▶ [Tarefa 1]: Indique, sem repetições, todos os nomes que aparecem entre aspas no texto sobre o documentário.
▶ [Tarefa 2]: Traduza para inglês esta frase do texto sobre o documentário: "Isto porque a longa é tanto documental como um objeto de ficção."

▶ [Texto dado]:
■ ■ ■
Esta obra foi criada por José Filipe Costa, realizador do afamado “Linha Vermelha”, de 2012, o qual saiu vencedor num outro festival português, o IndieLisboa. Recordamos que “Linha Vermelha” incidia sobre a infame ocupação de “Torre Bela” e, por isso, é identificável uma continuidade temática.

“Prazer, Camaradas!” é um filme documentário, para efeitos práticos, tendo-se integrado portanto, e com lógica, na programação do DocLisboa ’19. Contudo, é notório e inevitável sublinhar que o seu formato é bem distinto daquilo a que estamos habituados tanto neste festival, como no próprio género em que se insere. Isto porque a longa é tanto documental como um objeto de ficção. É um objeto fabricado ao máximo, e que se identifica como tal. Uma dramatização de eventos reais que se passaram depois do 25 de abril, e que são aqui recuperados mais de 30 anos depois. Os intervenientes apresentam-se e pedem-nos desde logo, indiretamente, para suspendermos a nossa crença no real. São na sua grande maioria idosos, mas apresentam-se como jovens, na sua maioria na casa dos 20. Estão assim a recuperar um tempo em que tinham de facto essa idade.
■ ■ ■
▶ [Dados fornecidos]:

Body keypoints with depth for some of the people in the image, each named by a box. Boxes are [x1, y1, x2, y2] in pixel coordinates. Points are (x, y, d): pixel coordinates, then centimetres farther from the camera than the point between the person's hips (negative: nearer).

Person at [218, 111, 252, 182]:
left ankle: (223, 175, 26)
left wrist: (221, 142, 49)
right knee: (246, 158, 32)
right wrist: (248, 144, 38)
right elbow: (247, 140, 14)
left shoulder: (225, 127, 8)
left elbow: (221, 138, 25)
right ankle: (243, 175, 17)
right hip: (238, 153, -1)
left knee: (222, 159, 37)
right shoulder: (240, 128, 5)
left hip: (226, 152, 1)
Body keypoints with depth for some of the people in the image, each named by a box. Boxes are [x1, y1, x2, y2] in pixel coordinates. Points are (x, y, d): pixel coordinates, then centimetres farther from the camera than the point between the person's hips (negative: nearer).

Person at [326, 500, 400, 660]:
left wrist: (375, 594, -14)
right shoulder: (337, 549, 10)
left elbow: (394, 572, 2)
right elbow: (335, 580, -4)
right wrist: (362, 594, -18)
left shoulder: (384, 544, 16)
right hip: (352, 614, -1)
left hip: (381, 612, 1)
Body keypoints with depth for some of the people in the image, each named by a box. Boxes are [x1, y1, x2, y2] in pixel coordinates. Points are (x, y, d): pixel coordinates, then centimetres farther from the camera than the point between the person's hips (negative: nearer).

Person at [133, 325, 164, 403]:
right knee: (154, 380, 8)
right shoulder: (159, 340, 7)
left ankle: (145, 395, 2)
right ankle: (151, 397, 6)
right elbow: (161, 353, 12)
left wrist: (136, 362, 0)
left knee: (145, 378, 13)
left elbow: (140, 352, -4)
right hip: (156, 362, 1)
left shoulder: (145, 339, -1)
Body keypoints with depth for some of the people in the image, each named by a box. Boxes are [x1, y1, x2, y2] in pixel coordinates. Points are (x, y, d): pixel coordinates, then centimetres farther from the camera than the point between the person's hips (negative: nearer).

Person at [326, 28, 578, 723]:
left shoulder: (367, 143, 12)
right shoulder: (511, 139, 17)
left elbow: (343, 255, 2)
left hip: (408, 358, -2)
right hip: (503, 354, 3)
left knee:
■ ■ ■
▶ [Resposta esperada 1]:
Linha Vermelha
Torre Bela
Prazer, Camaradas!

▶ [Resposta esperada 2]: This is because the feature film is as much a documentary as it is a work of fiction.